People in startups often have what large companies do not: real passion about the product. However, startups often lack market sense and an understanding of who the client is and what their needs really are.
To many, selling is seen as a ‘black art’: practised by a mythical breed of individual with a stated ability to sell anything! I would argue that selling is just like any other process and can be managed in the same way – up to a point!
At the core is an ability to uncover and to understand complex client needs and making sure that the product fulfils these needs at a price that the client is willing to pay. There is also the challenge of reaching the right people within the client organisation, communicating just how the product will solve their challenges and then providing sufficient ammunition to allow them to convince the rest of the decision-makers to agree.
This requires organisation and persistence. The best way to manage this is using a simple sales pipeline supported by a client database. It does not have to be Salesforce: a simple database and a spreadsheet will also suffice. The key thing is to have a method of capturing data and recording progress.
The sales process itself can be broken down into a number of discrete steps: preparation; the approach; dealing with gatekeepers; making the pitch; handling objections; and the close.
Preparation is all about defining the target market and qualifying the potential customers in terms of whether they will benefit from your product and have the ability to pay. The targets must also be within reach – geographically and otherwise. It also involves developing an understanding of which person in the organisations you are selling to – bearing in mind that this could vary from company to company. Armed with this information, you will need to develop a simple and clear benefit statement communicating what problem you are going to solve and how. This is what will persuade them to give you some of their valuable time. If you cannot do this, you simply will not make it through the door.
The approach can often be the most difficult part. Cold calls are sometimes unavoidable but are the hardest to pull off and, if done too forcefully, can alienate the client and damage your company. It is far better to find ways of getting the word out so that when you approach them, they have heard something about your company and its offer. This can be done by old-fashioned public relations, social media and creating a presence at the right exhibitions or conferences. Once the approach is made, you have reached the point at which the so-called ‘elevator pitch’ might come in handy. Before agreeing to a meeting, they will need to quickly understand just why they should commit their time.
Dealing with gatekeepers
Often you will find someone getting in the way of all this progress! These are the ‘gatekeepers’ – a group you ignore at your peril. Gatekeepers can take many forms: a zealous PA protecting their boss’s precious time; or employees of the client who really should be on your side (ones who will benefit from the sale). They may want the sale to take place, but possibly when it suits them, and they will control the process and work at their pace, not yours. Getting past these requires patience and an ability to listen and address their stated ‘concerns’. Attempting to bypass and ignore is another approach, but one that can create problems downstream!
Making the pitch
Making the pitch also requires homework. You need information about the client and the people you are meeting. Be clear about your expectations and set objectives for the meeting. Making the sale may be a tempting one – but rarely achieved on the first visit. Objectives should be realistic – often they are about gaining insights: what are the real client needs and how can your product help? Who are the decision-makers and the influencers? What are the realistic timescales for a decision? Progress with this type of information gathering is called an ‘advance’. Each advance takes you one step closer to your ultimate goal.

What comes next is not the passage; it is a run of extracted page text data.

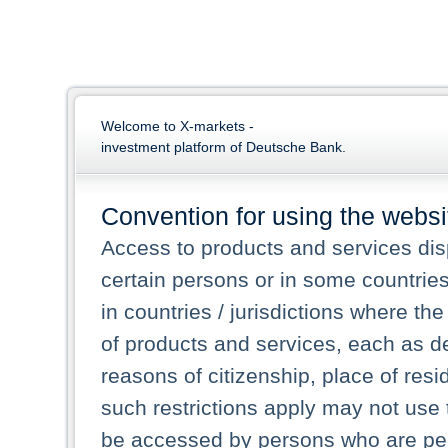
Welcome to X-markets -
investment platform of Deutsche Bank.
Convention for using the websi
Access to products and services dis
certain persons or in some countrie
in countries / jurisdictions where the
of products and services, each as des
reasons of citizenship, place of res
such restrictions apply may not use 
be accessed by persons who are perm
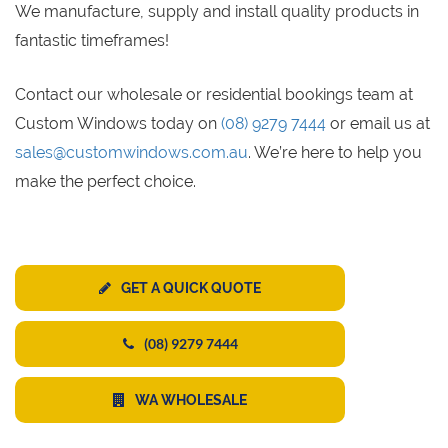
We manufacture, supply and install quality products in
fantastic timeframes!
Contact our wholesale or residential bookings team at
Custom Windows today on
(08) 9279 7444
or email us at
sales@customwindows.com.au
. We’re here to help you
make the perfect choice.
GET A QUICK QUOTE
(08) 9279 7444
WA WHOLESALE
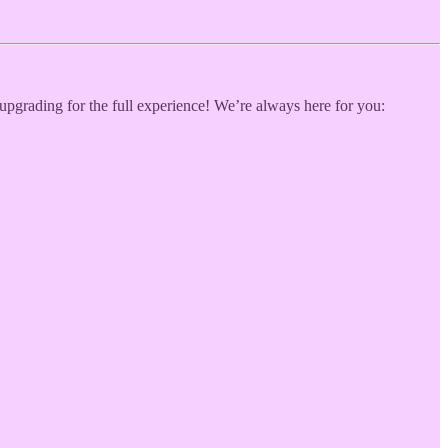
 upgrading for the full experience! We’re always here for you:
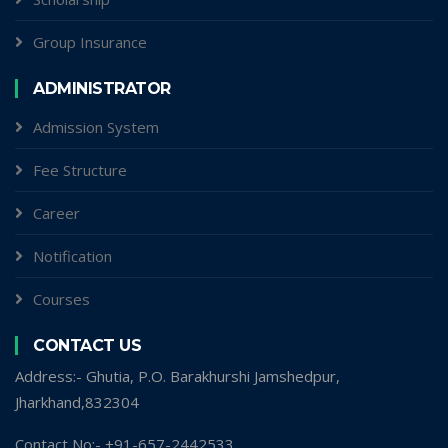
Group Insurance
ADMINISTRATOR
Admission System
Fee Structure
Career
Notification
Courses
CONTACT US
Address:- Ghutia, P.O. Barakhurshi Jamshedpur,
Jharkhand,832304
Contact No:- +91-657-2442533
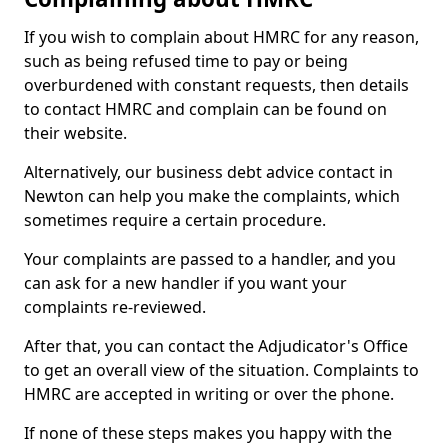
If you wish to complain about HMRC for any reason,
such as being refused time to pay or being
overburdened with constant requests, then details
to contact HMRC and complain can be found on
their website.
Alternatively, our business debt advice contact in
Newton can help you make the complaints, which
sometimes require a certain procedure.
Your complaints are passed to a handler, and you
can ask for a new handler if you want your
complaints re-reviewed.
After that, you can contact the Adjudicator's Office
to get an overall view of the situation. Complaints to
HMRC are accepted in writing or over the phone.
If none of these steps makes you happy with the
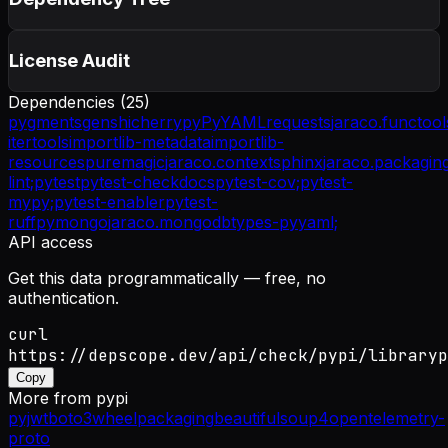
License Audit
Dependencies (
25
)
pygments
genshi
cherrypy
PyYAML
requests
jaraco.functool
itertools
importlib-metadata
importlib-
resources
puremagic
jaraco.context
sphinx
jaraco.packagin
lint;
pytest
pytest-checkdocs
pytest-cov;
pytest-
mypy;
pytest-enabler
pytest-
ruff
pymongo
jaraco.mongodb
types-pyyaml;
API access
Get this data programmatically — free, no
authentication.
curl
https://depscope.dev/api/check/pypi/libraryp
Copy
More from
pypi
pyjwt
boto3
wheel
packaging
beautifulsoup4
opentelemetry-
proto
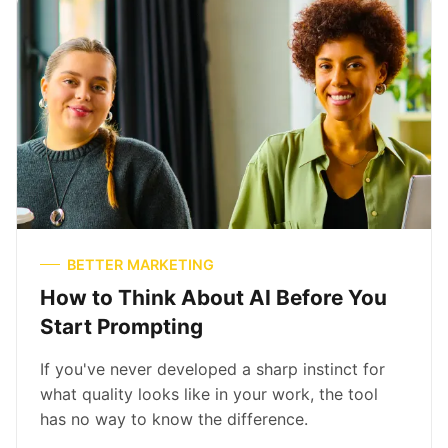
BETTER MARKETING
How to Think About AI Before You
Start Prompting
If you've never developed a sharp instinct for
what quality looks like in your work, the tool
has no way to know the difference.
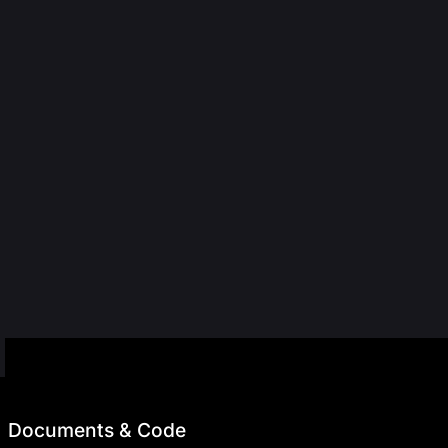
Documents & Code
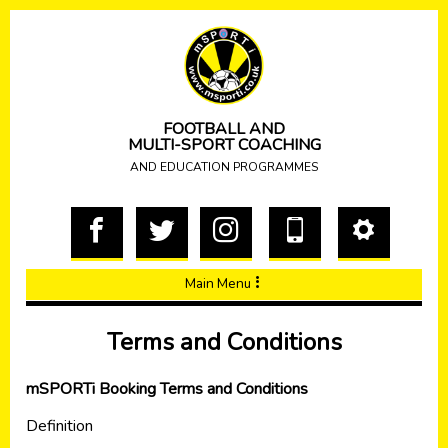
FOOTBALL AND
MULTI-SPORT COACHING
AND EDUCATION PROGRAMMES
Main Menu
Terms and Conditions
mSPORTi Booking Terms and Conditions
Definition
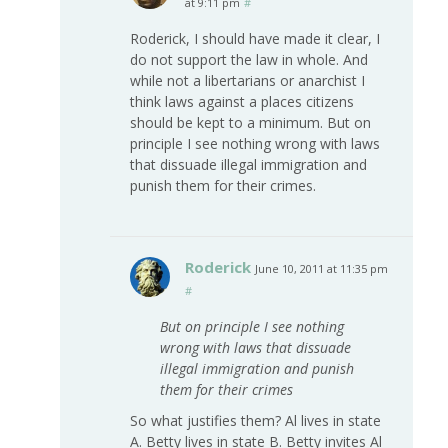
at 9:11 pm
#
Roderick, I should have made it clear, I
do not support the law in whole. And
while not a libertarians or anarchist I
think laws against a places citizens
should be kept to a minimum. But on
principle I see nothing wrong with laws
that dissuade illegal immigration and
punish them for their crimes.
Roderick
June 10, 2011 at 11:35 pm
#
But on principle I see nothing
wrong with laws that dissuade
illegal immigration and punish
them for their crimes
So what justifies them? Al lives in state
A. Betty lives in state B. Betty invites Al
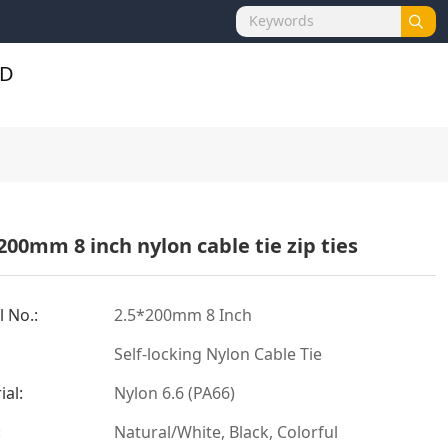
200mm 8 inch nylon cable tie zip ties
 No.:
2.5*200mm 8 Inch
Self-locking Nylon Cable Tie
ial:
Nylon 6.6 (PA66)
:
Natural/White, Black, Colorful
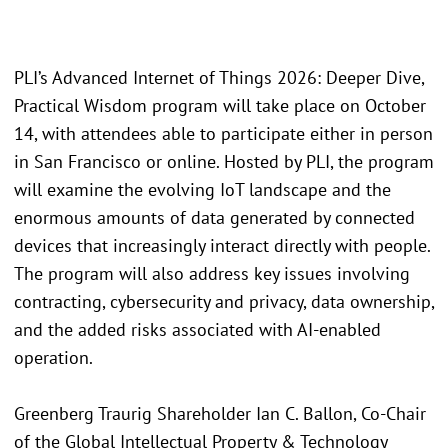
PLI’s Advanced Internet of Things 2026: Deeper Dive,
Practical Wisdom program will take place on October
14, with attendees able to participate either in person
in San Francisco or online. Hosted by PLI, the program
will examine the evolving IoT landscape and the
enormous amounts of data generated by connected
devices that increasingly interact directly with people.
The program will also address key issues involving
contracting, cybersecurity and privacy, data ownership,
and the added risks associated with AI-enabled
operation.
Greenberg Traurig Shareholder Ian C. Ballon, Co-Chair
of the Global Intellectual Property & Technology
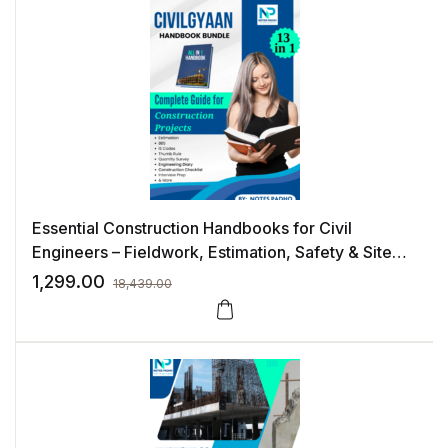
Essential Construction Handbooks for Civil
Engineers – Fieldwork, Estimation, Safety & Site
Execution
1,299.00
18,439.00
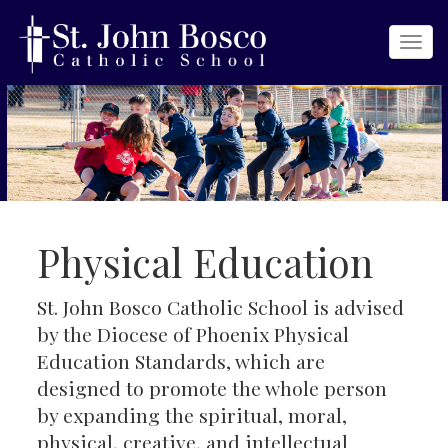
Togg
navi
Physical Education
St. John Bosco Catholic School is advised
by the Diocese of Phoenix Physical
Education Standards, which are
designed to promote the whole person
by expanding the spiritual, moral,
physical, creative, and intellectual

Any meeting should start with a clear statement of why you are there and why they should listen. This is something you need to rehearse and perfect. Keep it short – get it down to a few sentences and you will have their attention before you launch into the detail. When you are pitching the product, sell the benefits not the features. It is not about what the product does, it is about the outcomes they will experience by buying it. What will it save them – in time and money? What new opportunities does it provide for them? How will it enable them to serve their customers better and beat their competitors?
It will not always go smoothly. It is in their interest to ask questions or raise objections. These could take the form of responses such as: ‘We can see that it will help us, but we can’t afford it at that price’, or ‘Our current software does most of that, why should we go through the disruption of installing yours?’ Dealing with objections is often the most skilful part of the process. It requires an ability to assimilate information and to come back with a calm and well-argued response. Whatever you do, do not interrupt and do not appear uninterested or dismissive. Nothing here is personal. It is very important to show that you are listening and can respond appropriately. Are their objections actually valid? Were they the result of miscommunication on your part? In many cases, the objections cannot be dealt with in the meeting. They could require you to take it back to the office for a more considered response – or perhaps a modification to the product or proposition. This is a decision that the organisation must make. Could this be an anomaly, or is the market proposition wrong?
Once you are beyond the objections stage, you will start to hear a change in language. Talk will switch to ‘hypothetical’ delivery dates and payment terms. These are the buying signals that should allow you to move on and close the sale. Closing is also a skill. Knowing the right time to narrow down the options and get the client into the mode where their concerns are about the ‘when’ rather than the ‘if’. This does require experience and judgement and often a light touch. However, by now we should be back to the original advantage that startups possess – a zeal for their product and confidence in its value.